- **Objective**: Convert each line of the data below into a Markdown table with the columns Row and Text, numbering the lines in order and skipping any blank lines.

:: Source records ::

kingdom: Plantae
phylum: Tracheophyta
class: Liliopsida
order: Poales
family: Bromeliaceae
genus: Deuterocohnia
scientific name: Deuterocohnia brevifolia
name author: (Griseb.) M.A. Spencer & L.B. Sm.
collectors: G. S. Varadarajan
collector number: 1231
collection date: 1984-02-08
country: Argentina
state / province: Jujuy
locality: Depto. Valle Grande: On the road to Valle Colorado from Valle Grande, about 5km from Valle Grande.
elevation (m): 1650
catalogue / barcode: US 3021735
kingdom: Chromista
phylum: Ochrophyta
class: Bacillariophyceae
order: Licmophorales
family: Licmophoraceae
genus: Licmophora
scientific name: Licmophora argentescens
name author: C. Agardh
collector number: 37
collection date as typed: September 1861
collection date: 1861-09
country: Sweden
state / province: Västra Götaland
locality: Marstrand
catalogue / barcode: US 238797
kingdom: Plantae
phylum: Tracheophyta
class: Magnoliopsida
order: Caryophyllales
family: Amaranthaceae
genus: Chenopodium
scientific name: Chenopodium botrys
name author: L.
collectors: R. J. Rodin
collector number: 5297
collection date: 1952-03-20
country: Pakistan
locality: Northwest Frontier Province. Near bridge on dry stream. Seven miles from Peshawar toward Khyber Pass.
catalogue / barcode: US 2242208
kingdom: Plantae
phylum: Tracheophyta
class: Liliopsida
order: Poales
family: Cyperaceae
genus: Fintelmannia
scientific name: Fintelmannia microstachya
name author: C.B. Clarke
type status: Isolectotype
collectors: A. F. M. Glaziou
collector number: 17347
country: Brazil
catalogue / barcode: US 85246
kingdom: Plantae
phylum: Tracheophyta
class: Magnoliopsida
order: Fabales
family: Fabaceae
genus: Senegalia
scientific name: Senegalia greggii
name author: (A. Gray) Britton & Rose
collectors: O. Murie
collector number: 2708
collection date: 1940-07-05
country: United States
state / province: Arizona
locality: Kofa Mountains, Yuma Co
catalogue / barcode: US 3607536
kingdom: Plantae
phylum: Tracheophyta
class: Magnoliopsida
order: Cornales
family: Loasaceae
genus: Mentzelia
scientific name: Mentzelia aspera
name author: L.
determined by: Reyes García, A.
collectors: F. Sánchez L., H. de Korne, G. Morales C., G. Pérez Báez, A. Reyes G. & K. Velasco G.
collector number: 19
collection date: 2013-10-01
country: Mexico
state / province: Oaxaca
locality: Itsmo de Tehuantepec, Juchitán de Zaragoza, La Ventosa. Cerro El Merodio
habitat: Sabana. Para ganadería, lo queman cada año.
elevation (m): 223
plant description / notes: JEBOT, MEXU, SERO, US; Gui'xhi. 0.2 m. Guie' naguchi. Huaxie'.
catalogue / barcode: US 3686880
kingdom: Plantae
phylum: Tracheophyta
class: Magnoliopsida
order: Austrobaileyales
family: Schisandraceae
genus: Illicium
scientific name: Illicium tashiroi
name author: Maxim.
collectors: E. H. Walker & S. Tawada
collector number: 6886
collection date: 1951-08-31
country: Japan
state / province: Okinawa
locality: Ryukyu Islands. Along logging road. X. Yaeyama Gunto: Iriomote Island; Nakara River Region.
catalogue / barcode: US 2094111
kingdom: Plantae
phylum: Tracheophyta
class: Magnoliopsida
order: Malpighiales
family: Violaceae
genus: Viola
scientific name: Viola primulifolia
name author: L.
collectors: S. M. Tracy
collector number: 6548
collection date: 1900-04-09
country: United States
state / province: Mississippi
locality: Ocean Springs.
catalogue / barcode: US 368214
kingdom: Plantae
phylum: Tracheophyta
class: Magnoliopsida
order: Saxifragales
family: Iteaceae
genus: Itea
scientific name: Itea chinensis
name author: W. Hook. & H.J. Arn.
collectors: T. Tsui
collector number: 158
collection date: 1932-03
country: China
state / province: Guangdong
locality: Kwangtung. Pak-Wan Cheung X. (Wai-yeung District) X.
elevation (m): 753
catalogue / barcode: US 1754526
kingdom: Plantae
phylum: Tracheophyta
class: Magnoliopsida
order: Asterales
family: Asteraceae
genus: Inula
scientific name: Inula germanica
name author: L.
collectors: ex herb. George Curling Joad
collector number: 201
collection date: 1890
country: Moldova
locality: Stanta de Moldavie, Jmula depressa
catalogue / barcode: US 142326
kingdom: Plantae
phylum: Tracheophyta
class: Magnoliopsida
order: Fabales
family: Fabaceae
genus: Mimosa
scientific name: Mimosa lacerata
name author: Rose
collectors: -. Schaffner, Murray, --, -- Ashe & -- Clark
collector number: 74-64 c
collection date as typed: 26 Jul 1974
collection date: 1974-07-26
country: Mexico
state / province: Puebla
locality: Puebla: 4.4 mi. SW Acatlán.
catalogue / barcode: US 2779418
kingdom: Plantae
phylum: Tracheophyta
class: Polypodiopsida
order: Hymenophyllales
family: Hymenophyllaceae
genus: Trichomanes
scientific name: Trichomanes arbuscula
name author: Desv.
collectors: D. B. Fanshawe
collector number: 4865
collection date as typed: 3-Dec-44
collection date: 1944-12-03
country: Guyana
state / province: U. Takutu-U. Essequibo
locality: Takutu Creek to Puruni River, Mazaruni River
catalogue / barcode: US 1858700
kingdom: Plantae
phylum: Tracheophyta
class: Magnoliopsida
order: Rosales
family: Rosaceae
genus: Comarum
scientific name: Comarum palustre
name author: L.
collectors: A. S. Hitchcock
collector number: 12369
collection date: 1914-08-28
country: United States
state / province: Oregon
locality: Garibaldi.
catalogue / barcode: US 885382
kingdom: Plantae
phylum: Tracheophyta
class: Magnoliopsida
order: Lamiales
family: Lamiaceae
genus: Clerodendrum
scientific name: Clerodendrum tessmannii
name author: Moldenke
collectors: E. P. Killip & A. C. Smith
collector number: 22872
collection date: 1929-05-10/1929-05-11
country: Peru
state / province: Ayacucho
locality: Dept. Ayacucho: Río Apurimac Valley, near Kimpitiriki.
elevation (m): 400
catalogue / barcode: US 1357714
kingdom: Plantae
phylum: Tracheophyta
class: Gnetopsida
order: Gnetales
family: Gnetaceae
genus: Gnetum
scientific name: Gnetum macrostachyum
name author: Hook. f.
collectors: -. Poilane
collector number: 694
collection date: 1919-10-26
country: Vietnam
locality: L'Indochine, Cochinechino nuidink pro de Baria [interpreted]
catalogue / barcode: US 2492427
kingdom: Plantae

:::

- **Result of the task**:
| Row | Text |
|---|---|
| 1 | kingdom: Plantae |
| 2 | phylum: Tracheophyta |
| 3 | class: Liliopsida |
| 4 | order: Poales |
| 5 | family: Bromeliaceae |
| 6 | genus: Deuterocohnia |
| 7 | scientific name: Deuterocohnia brevifolia |
| 8 | name author: (Griseb.) M.A. Spencer & L.B. Sm. |
| 9 | collectors: G. S. Varadarajan |
| 10 | collector number: 1231 |
| 11 | collection date: 1984-02-08 |
| 12 | country: Argentina |
| 13 | state / province: Jujuy |
| 14 | locality: Depto. Valle Grande: On the road to Valle Colorado from Valle Grande, about 5km from Valle Grande. |
| 15 | elevation (m): 1650 |
| 16 | catalogue / barcode: US 3021735 |
| 17 | kingdom: Chromista |
| 18 | phylum: Ochrophyta |
| 19 | class: Bacillariophyceae |
| 20 | order: Licmophorales |
| 21 | family: Licmophoraceae |
| 22 | genus: Licmophora |
| 23 | scientific name: Licmophora argentescens |
| 24 | name author: C. Agardh |
| 25 | collector number: 37 |
| 26 | collection date as typed: September 1861 |
| 27 | collection date: 1861-09 |
| 28 | country: Sweden |
| 29 | state / province: Västra Götaland |
| 30 | locality: Marstrand |
| 31 | catalogue / barcode: US 238797 |
| 32 | kingdom: Plantae |
| 33 | phylum: Tracheophyta |
| 34 | class: Magnoliopsida |
| 35 | order: Caryophyllales |
| 36 | family: Amaranthaceae |
| 37 | genus: Chenopodium |
| 38 | scientific name: Chenopodium botrys |
| 39 | name author: L. |
| 40 | collectors: R. J. Rodin |
| 41 | collector number: 5297 |
| 42 | collection date: 1952-03-20 |
| 43 | country: Pakistan |
| 44 | locality: Northwest Frontier Province. Near bridge on dry stream. Seven miles from Peshawar toward Khyber Pass. |
| 45 | catalogue / barcode: US 2242208 |
| 46 | kingdom: Plantae |
| 47 | phylum: Tracheophyta |
| 48 | class: Liliopsida |
| 49 | order: Poales |
| 50 | family: Cyperaceae |
| 51 | genus: Fintelmannia |
| 52 | scientific name: Fintelmannia microstachya |
| 53 | name author: C.B. Clarke |
| 54 | type status: Isolectotype |
| 55 | collectors: A. F. M. Glaziou |
| 56 | collector number: 17347 |
| 57 | country: Brazil |
| 58 | catalogue / barcode: US 85246 |
| 59 | kingdom: Plantae |
| 60 | phylum: Tracheophyta |
| 61 | class: Magnoliopsida |
| 62 | order: Fabales |
| 63 | family: Fabaceae |
| 64 | genus: Senegalia |
| 65 | scientific name: Senegalia greggii |
| 66 | name author: (A. Gray) Britton & Rose |
| 67 | collectors: O. Murie |
| 68 | collector number: 2708 |
| 69 | collection date: 1940-07-05 |
| 70 | country: United States |
| 71 | state / province: Arizona |
| 72 | locality: Kofa Mountains, Yuma Co |
| 73 | catalogue / barcode: US 3607536 |
| 74 | kingdom: Plantae |
| 75 | phylum: Tracheophyta |
| 76 | class: Magnoliopsida |
| 77 | order: Cornales |
| 78 | family: Loasaceae |
| 79 | genus: Mentzelia |
| 80 | scientific name: Mentzelia aspera |
| 81 | name author: L. |
| 82 | determined by: Reyes García, A. |
| 83 | collectors: F. Sánchez L., H. de Korne, G. Morales C., G. Pérez Báez, A. Reyes G. & K. Velasco G. |
| 84 | collector number: 19 |
| 85 | collection date: 2013-10-01 |
| 86 | country: Mexico |
| 87 | state / province: Oaxaca |
| 88 | locality: Itsmo de Tehuantepec, Juchitán de Zaragoza, La Ventosa. Cerro El Merodio |
| 89 | habitat: Sabana. Para ganadería, lo queman cada año. |
| 90 | elevation (m): 223 |
| 91 | plant description / notes: JEBOT, MEXU, SERO, US; Gui'xhi. 0.2 m. Guie' naguchi. Huaxie'. |
| 92 | catalogue / barcode: US 3686880 |
| 93 | kingdom: Plantae |
| 94 | phylum: Tracheophyta |
| 95 | class: Magnoliopsida |
| 96 | order: Austrobaileyales |
| 97 | family: Schisandraceae |
| 98 | genus: Illicium |
| 99 | scientific name: Illicium tashiroi |
| 100 | name author: Maxim. |
| 101 | collectors: E. H. Walker & S. Tawada |
| 102 | collector number: 6886 |
| 103 | collection date: 1951-08-31 |
| 104 | country: Japan |
| 105 | state / province: Okinawa |
| 106 | locality: Ryukyu Islands. Along logging road. X. Yaeyama Gunto: Iriomote Island; Nakara River Region. |
| 107 | catalogue / barcode: US 2094111 |
| 108 | kingdom: Plantae |
| 109 | phylum: Tracheophyta |
| 110 | class: Magnoliopsida |
| 111 | order: Malpighiales |
| 112 | family: Violaceae |
| 113 | genus: Viola |
| 114 | scientific name: Viola primulifolia |
| 115 | name author: L. |
| 116 | collectors: S. M. Tracy |
| 117 | collector number: 6548 |
| 118 | collection date: 1900-04-09 |
| 119 | country: United States |
| 120 | state / province: Mississippi |
| 121 | locality: Ocean Springs. |
| 122 | catalogue / barcode: US 368214 |
| 123 | kingdom: Plantae |
| 124 | phylum: Tracheophyta |
| 125 | class: Magnoliopsida |
| 126 | order: Saxifragales |
| 127 | family: Iteaceae |
| 128 | genus: Itea |
| 129 | scientific name: Itea chinensis |
| 130 | name author: W. Hook. & H.J. Arn. |
| 131 | collectors: T. Tsui |
| 132 | collector number: 158 |
| 133 | collection date: 1932-03 |
| 134 | country: China |
| 135 | state / province: Guangdong |
| 136 | locality: Kwangtung. Pak-Wan Cheung X. (Wai-yeung District) X. |
| 137 | elevation (m): 753 |
| 138 | catalogue / barcode: US 1754526 |
| 139 | kingdom: Plantae |
| 140 | phylum: Tracheophyta |
| 141 | class: Magnoliopsida |
| 142 | order: Asterales |
| 143 | family: Asteraceae |
| 144 | genus: Inula |
| 145 | scientific name: Inula germanica |
| 146 | name author: L. |
| 147 | collectors: ex herb. George Curling Joad |
| 148 | collector number: 201 |
| 149 | collection date: 1890 |
| 150 | country: Moldova |
| 151 | locality: Stanta de Moldavie, Jmula depressa |
| 152 | catalogue / barcode: US 142326 |
| 153 | kingdom: Plantae |
| 154 | phylum: Tracheophyta |
| 155 | class: Magnoliopsida |
| 156 | order: Fabales |
| 157 | family: Fabaceae |
| 158 | genus: Mimosa |
| 159 | scientific name: Mimosa lacerata |
| 160 | name author: Rose |
| 161 | collectors: -. Schaffner, Murray, --, -- Ashe & -- Clark |
| 162 | collector number: 74-64 c |
| 163 | collection date as typed: 26 Jul 1974 |
| 164 | collection date: 1974-07-26 |
| 165 | country: Mexico |
| 166 | state / province: Puebla |
| 167 | locality: Puebla: 4.4 mi. SW Acatlán. |
| 168 | catalogue / barcode: US 2779418 |
| 169 | kingdom: Plantae |
| 170 | phylum: Tracheophyta |
| 171 | class: Polypodiopsida |
| 172 | order: Hymenophyllales |
| 173 | family: Hymenophyllaceae |
| 174 | genus: Trichomanes |
| 175 | scientific name: Trichomanes arbuscula |
| 176 | name author: Desv. |
| 177 | collectors: D. B. Fanshawe |
| 178 | collector number: 4865 |
| 179 | collection date as typed: 3-Dec-44 |
| 180 | collection date: 1944-12-03 |
| 181 | country: Guyana |
| 182 | state / province: U. Takutu-U. Essequibo |
| 183 | locality: Takutu Creek to Puruni River, Mazaruni River |
| 184 | catalogue / barcode: US 1858700 |
| 185 | kingdom: Plantae |
| 186 | phylum: Tracheophyta |
| 187 | class: Magnoliopsida |
| 188 | order: Rosales |
| 189 | family: Rosaceae |
| 190 | genus: Comarum |
| 191 | scientific name: Comarum palustre |
| 192 | name author: L. |
| 193 | collectors: A. S. Hitchcock |
| 194 | collector number: 12369 |
| 195 | collection date: 1914-08-28 |
| 196 | country: United States |
| 197 | state / province: Oregon |
| 198 | locality: Garibaldi. |
| 199 | catalogue / barcode: US 885382 |
| 200 | kingdom: Plantae |
| 201 | phylum: Tracheophyta |
| 202 | class: Magnoliopsida |
| 203 | order: Lamiales |
| 204 | family: Lamiaceae |
| 205 | genus: Clerodendrum |
| 206 | scientific name: Clerodendrum tessmannii |
| 207 | name author: Moldenke |
| 208 | collectors: E. P. Killip & A. C. Smith |
| 209 | collector number: 22872 |
| 210 | collection date: 1929-05-10/1929-05-11 |
| 211 | country: Peru |
| 212 | state / province: Ayacucho |
| 213 | locality: Dept. Ayacucho: Río Apurimac Valley, near Kimpitiriki. |
| 214 | elevation (m): 400 |
| 215 | catalogue / barcode: US 1357714 |
| 216 | kingdom: Plantae |
| 217 | phylum: Tracheophyta |
| 218 | class: Gnetopsida |
| 219 | order: Gnetales |
| 220 | family: Gnetaceae |
| 221 | genus: Gnetum |
| 222 | scientific name: Gnetum macrostachyum |
| 223 | name author: Hook. f. |
| 224 | collectors: -. Poilane |
| 225 | collector number: 694 |
| 226 | collection date: 1919-10-26 |
| 227 | country: Vietnam |
| 228 | locality: L'Indochine, Cochinechino nuidink pro de Baria [interpreted] |
| 229 | catalogue / barcode: US 2492427 |
| 230 | kingdom: Plantae |